Online home goods company Wayfair reported a jump in third-quarter revenue on Tuesday, as it beat Wall Street estimates on the top and bottom lines.
The company said total net revenue increased 8.1% year-over-year.
Here's how the company performed in its third quarter, compared with what Wall Street was expecting, based on a survey of analysts by LSEG:
Earnings per share: 70 cents adjusted vs. 43 cents expectedRevenue: $3.12 billion vs. $3.02 billion expectedWayfair shares climbed more than 20% in early trading.
For the period ended Sept. 30, Wayfair reported a net loss of $99 million, or 76 cents per share, compared to a loss of $74 million, or 60 cents per share, the year prior.
The company's U.S. revenue rose 8.6% year over year to $2.7 billion, while international revenue climbed 4.6% year over year to $389 million. Wayfair said its total net revenue excluding its Germany exit jumped 9% year over year.
The revenue increase comes as the overall home goods sector has seen recent struggles, partly due to rising inflation and lower home turnover during a stretch of high interest rates. The sector has also faced challenges in President Donald Trump's furniture tariffs, in addition to other duties — though rates on imported goods from many countries are now lower than Trump proposed earlier this year.
CFO Kate Gulliver told CNBC that the company doesn't credit the growth to any macro-related factors like tariffs or interest rates.
"We think it's really being driven by our share gain, and that, we believe is really coming from a confluence of factors and initiatives that we started over a year ago that are now starting to bear fruit," Gulliver said.
Those initiatives include what Gulliver calls the company's "core recipe" – price, product availability and speed – in addition to growth from its loyalty program, site improvement and physical retail. The retailer opened its first large store in Illinois last year to ride the wave of physical stores' comeback. Based on that success, it plans to open another location in Yonkers, New York, in early 2027.

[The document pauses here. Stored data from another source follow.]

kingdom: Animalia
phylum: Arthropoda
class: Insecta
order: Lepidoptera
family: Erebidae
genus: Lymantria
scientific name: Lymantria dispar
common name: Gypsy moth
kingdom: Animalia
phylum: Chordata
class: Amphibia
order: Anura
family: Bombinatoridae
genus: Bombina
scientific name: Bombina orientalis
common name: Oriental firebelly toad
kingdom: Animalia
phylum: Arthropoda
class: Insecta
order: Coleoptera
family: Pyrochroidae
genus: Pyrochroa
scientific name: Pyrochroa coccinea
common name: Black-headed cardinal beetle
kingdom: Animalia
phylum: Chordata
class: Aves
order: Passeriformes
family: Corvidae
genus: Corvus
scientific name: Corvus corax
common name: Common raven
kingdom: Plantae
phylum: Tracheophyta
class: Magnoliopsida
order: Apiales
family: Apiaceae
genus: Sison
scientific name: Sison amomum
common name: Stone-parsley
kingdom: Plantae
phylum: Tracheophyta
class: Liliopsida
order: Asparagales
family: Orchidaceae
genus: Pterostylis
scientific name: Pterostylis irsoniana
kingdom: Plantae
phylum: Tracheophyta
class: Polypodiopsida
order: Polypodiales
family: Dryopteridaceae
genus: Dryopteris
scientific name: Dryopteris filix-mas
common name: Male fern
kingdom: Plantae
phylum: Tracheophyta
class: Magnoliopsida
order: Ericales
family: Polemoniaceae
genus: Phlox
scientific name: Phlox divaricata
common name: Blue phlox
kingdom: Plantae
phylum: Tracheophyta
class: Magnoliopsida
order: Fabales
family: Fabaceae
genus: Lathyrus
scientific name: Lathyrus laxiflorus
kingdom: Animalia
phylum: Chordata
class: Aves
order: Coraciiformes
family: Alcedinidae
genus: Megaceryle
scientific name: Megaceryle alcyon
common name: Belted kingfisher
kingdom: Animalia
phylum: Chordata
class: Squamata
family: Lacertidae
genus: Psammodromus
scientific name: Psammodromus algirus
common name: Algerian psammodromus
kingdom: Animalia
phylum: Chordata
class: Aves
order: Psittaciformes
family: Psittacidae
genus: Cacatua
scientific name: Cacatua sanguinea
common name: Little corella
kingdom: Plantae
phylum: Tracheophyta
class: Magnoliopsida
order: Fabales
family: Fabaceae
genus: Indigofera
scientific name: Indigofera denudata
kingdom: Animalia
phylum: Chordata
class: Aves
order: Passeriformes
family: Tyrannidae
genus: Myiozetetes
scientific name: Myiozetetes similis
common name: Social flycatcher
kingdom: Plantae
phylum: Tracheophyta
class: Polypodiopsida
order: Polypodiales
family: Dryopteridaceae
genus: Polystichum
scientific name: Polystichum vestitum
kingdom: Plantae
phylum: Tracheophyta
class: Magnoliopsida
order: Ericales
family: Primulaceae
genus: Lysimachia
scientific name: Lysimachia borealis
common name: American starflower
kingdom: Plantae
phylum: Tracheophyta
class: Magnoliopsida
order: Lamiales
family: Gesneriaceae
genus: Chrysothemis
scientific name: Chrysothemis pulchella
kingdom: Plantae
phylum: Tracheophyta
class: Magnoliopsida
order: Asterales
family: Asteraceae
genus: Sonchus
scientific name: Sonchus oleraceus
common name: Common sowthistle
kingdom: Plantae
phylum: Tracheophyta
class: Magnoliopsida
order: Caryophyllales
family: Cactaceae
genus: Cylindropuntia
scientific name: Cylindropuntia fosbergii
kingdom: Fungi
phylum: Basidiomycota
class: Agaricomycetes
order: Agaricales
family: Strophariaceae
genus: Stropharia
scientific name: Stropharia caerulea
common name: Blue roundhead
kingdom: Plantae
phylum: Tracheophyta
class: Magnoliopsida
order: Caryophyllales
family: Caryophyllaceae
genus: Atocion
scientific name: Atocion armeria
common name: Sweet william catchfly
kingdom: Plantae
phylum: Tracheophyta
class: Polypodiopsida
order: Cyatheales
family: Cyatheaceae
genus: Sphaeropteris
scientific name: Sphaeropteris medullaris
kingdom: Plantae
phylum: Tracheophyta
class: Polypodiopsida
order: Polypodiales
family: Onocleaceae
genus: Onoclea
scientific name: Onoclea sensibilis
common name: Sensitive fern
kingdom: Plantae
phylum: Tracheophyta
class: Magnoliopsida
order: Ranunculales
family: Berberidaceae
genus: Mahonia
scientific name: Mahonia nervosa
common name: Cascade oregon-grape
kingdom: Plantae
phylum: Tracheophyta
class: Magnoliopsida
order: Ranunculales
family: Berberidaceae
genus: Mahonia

Though tariff policy has created uncertainty for the company, she said it has been able to lean on the strength of its model: operating as a marketplace on the back end and as a retailer on the front end.
Wayfair saw a post-pandemic slump in sales in what was a "somewhat challenged" time for the home goods category, Gulliver said, but the past year has brought increased momentum. Despite tariff volatility, Wayfair's stock had gained roughly 95% this year as of Monday's close.
CEO Niraj Shah added in the earnings release that the company's delivered orders for the quarter grew 5% year-over-year.
"Our 6.7% Adjusted EBITDA margin marks the highest level achieved in Wayfair's history outside of the pandemic period," Shah said on a call with analysts. "As we've promised, substantial profitability flow through is powered by a strong contribution margin and fixed cost discipline as our business has returned to growth."
Wayfair said its active customers totaled 21.2 million at the end of the quarter, a 2.3% decrease year over year.
Shah added on the Tuesday call that Wayfair's growth plan is driven by "Wayfair-specific factors" and is "not reliant upon a recovery in the housing market." He said the company saw few isolated examples of early purchases to avoid tariffs like a "short-lived" increase in large appliance sales in the early spring.
"We see our outperformance as structural share capture driven by our strong day-to-day execution against the core recipe, the early success of the new programs we've been able to launch and from the broad gains we have brought to bear from our technology team," Shah said.